Une question subsiste : à combien s’est élevée la facture de ces JO ? Officiellement, elle serait de 3,9 milliards de $, dépassant de peu les 3 milliards que Pékin s’était fixé initialement*. Cela en ferait des Jeux d’hiver les moins onéreux des deux dernières décennies. Mais est-ce réellement le cas ?

Certes, environ 60% des sites olympiques de 2022 ont été hérités des JO d’été de 2008. C’est le cas de l’emblématique « Nid d’oiseau » qui a accueilli les cérémonies d’ouverture et de clôture des Jeux, ou encore du « Cube d’eau » transformé en « Cube de glace » pour accueillir les épreuves de curling. Parmi les quelques édifices construits spécialement pour les Jeux d’hiver, figurent « le Ruban de glace », un anneau couvert de 12 000 places dédié au patinage de vitesse (235 millions de $), et un centre national pour le ski de fond à Yanqing (100 millions de $). Au total, Pékin avait prévu un budget de 1,5 milliard de $. Le Financial Times rapporte que la ville aurait en fait dépensé le double.

Ces calculs ne comprennent pas de nombreux projets d’infrastructures, comme le train à grande vitesse entre Pékin et Zhangjiakou (1 milliard de $) ou encore l’autoroute adjacente (5,6 milliards de $). L’argument de Pékin et CIO est, qu’avec ou sans ces JO, ces projets auraient été construits d’une manière ou d’une autre et vont contribuer au développement économique de la région.

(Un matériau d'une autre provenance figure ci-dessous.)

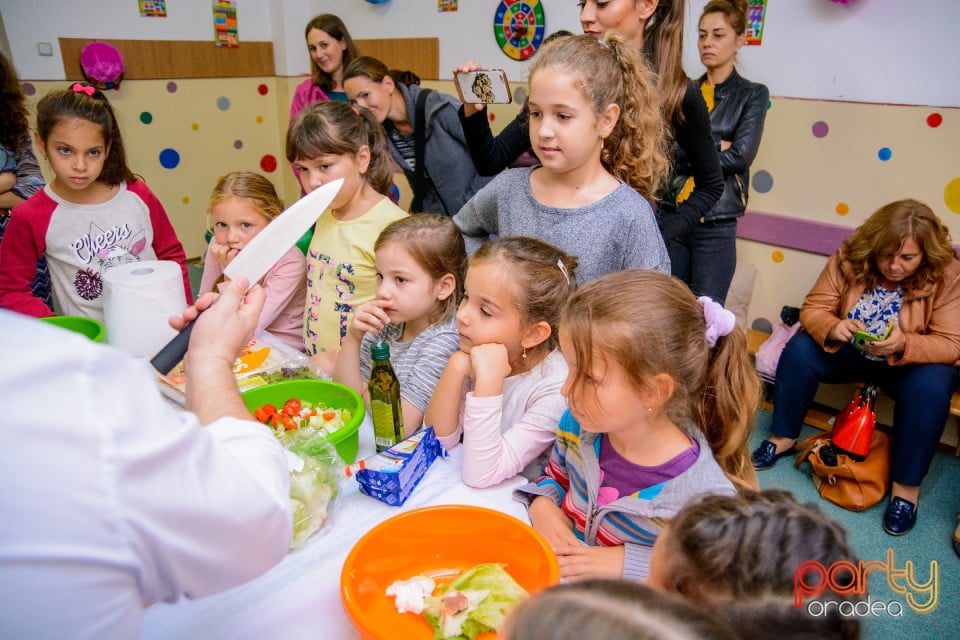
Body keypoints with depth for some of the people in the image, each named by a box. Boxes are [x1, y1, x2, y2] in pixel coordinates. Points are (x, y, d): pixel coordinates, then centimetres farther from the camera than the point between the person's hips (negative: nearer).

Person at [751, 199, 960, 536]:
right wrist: (832, 328, -36)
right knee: (800, 349, -23)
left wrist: (904, 345, -41)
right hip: (851, 350, 2)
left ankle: (906, 485, -18)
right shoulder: (850, 258, -14)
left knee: (930, 385, -33)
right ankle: (783, 437, -6)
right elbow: (813, 308, -13)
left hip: (913, 360, -2)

C’est sans compter sur le coût sanitaire de ces Jeux, durant lesquels des dizaines de milliers de tests ont été réalisés chaque jour. A titre de comparaison, Tokyo avait dépensé 2,8 milliards de $ en matière de prévention sanitaire.

Selon le média américain Insider, le total des dépenses se rapprocherait plutôt des 38,5 milliards de $, soit dix fois plus que le montant dévoilé par Pékin. En comparaison, Sotchi avait investi plus de 50 milliards de $, dont la moitié en dépenses d’infrastructures. Mais pour le prestige international de la Chine, rien n’est trop beau, rien n’est trop cher.

* Pour mémoire, Pékin avait dépensé 6,8 milliards de $ pour ses Jeux d’été en 2008. Là encore, c’était sans compter les dizaines de milliards nécessaires à la construction de stades, de lignes de métro et du terminal 3 de l’aéroport.